Re: [css-flexbox] Should "max-width" influence the resolved flex base size? (from default "flex-basis:auto;width:auto")

On 02/23/2015 07:20 PM, Alex Mogilevsky wrote:
> The last line in 9.2.3 that says...
> 
>  The hypothetical main size is the item’s flex base size 
>  clamped according to its min and max main size properties.
> 
> ... seems to imply that 'flex base size' is not clamped to min/max.
> Otherwise it would be identical to 'hypothetical main size', wouldn't
> it?

Essentially, yes -- for flex base sizes that require content measurement
(section 9.2.3 D / E).  (These are the cases that are currently ambiguous.)
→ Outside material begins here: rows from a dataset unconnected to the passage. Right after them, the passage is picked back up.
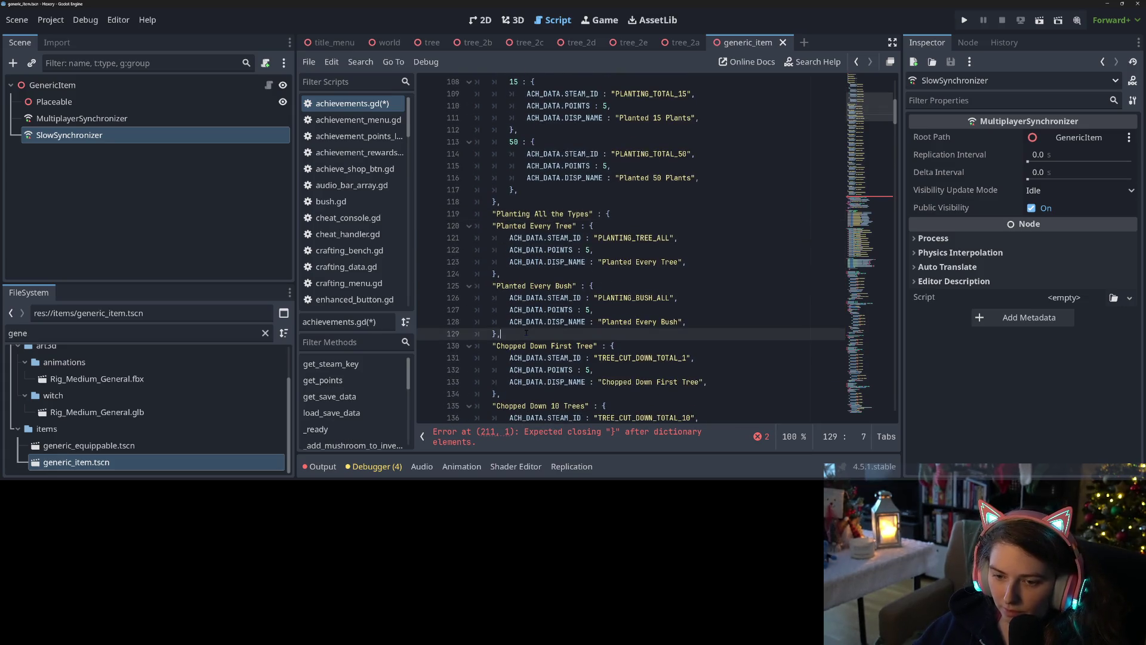
{"action": "key", "text": "Return"}
{"action": "type", "text": "},"}
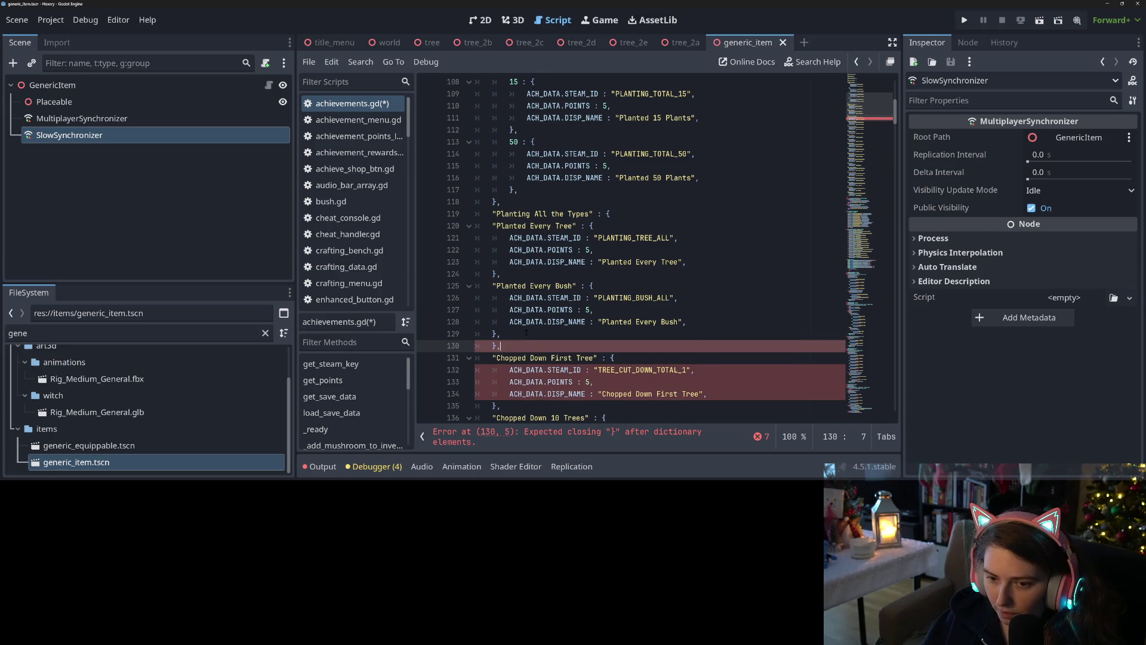
{"action": "left_click_drag", "start_coordinate": [494, 226], "coordinate": [526, 324]}
{"action": "key", "text": "Tab"}
Rekey the two entries "Tree" and "Bush" and save
{"action": "left_click", "coordinate": [531, 239]}
{"action": "left_click_drag", "start_coordinate": [514, 225], "coordinate": [528, 225]}
{"action": "left_click_drag", "start_coordinate": [582, 226], "coordinate": [591, 225]}
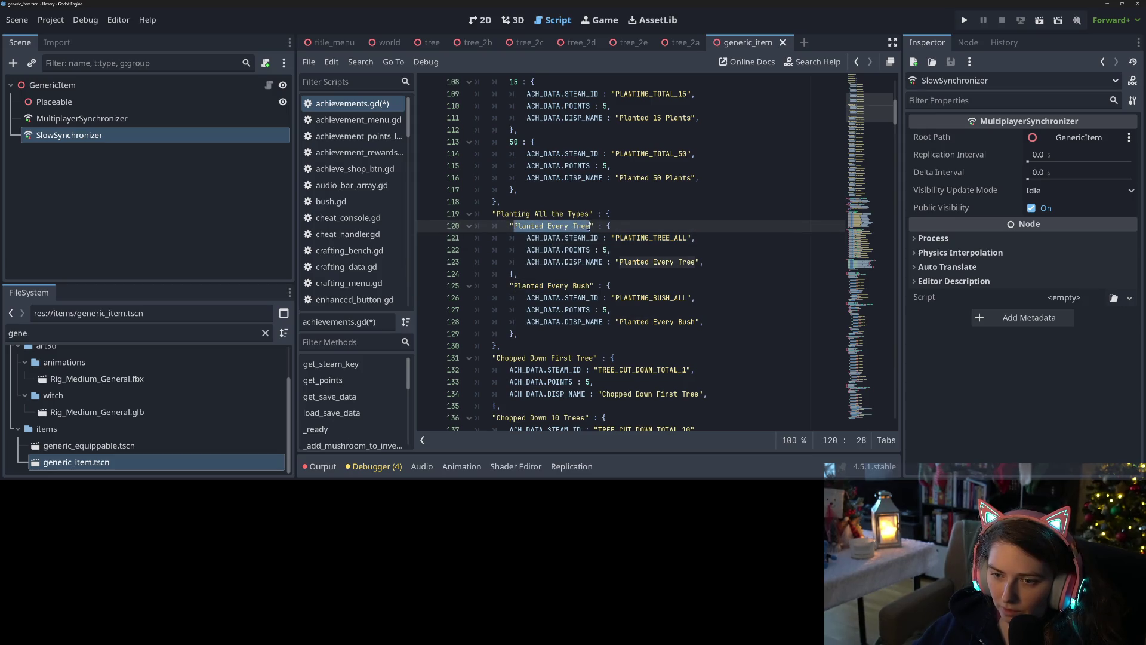
{"action": "type", "text": "T"}
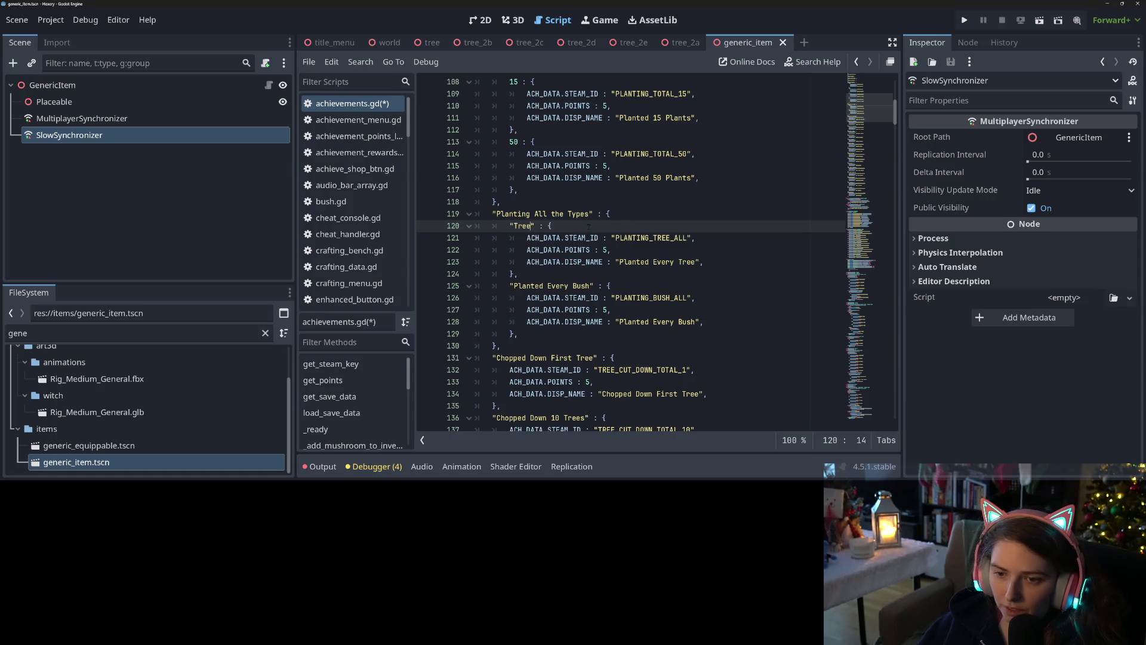
{"action": "left_click_drag", "start_coordinate": [513, 286], "coordinate": [591, 285]}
> Perhaps it should have a note similar to what it had earlier,
> something like "Do not apply min/max-width/height constraints to
> flex base size. Doing so before resolving flex lengths can make
> content size unavailable to the algorithm and produce inferior
> results."

Sort of -- though I think I'd suggest something more along the lines of:
"Do not apply min/max main-size constraints to the flex item, when doing
layout to establish the flex base size."

(I'd avoid using language about applying "constraints to the flex base
size" -- the spec never suggests that you should do this, and no
rendering engine does this per se. Rather, I think Chrome/Blink are
doing clamping during a sub-step -- during the "lay out the item" part
of section 9.2.3 D & E -- and that ends up *producing* a flex base size
which *looks* clamped -- but they're not actually clamping the flex base
size itself, explicitly.)

(Also: for this layout step when we're measuring the flex base size, I
think we only want to prohibit clamping in the *main* axis -- not the
cross axis. For example: if we've got a vertical flex container and
we're measuring the flex base size of an item with "max-width: 50px", I
think we *should* take the max-width into account -- since it's in the
cross-axis -- to produce a reasonable flex base size (height) for the item.)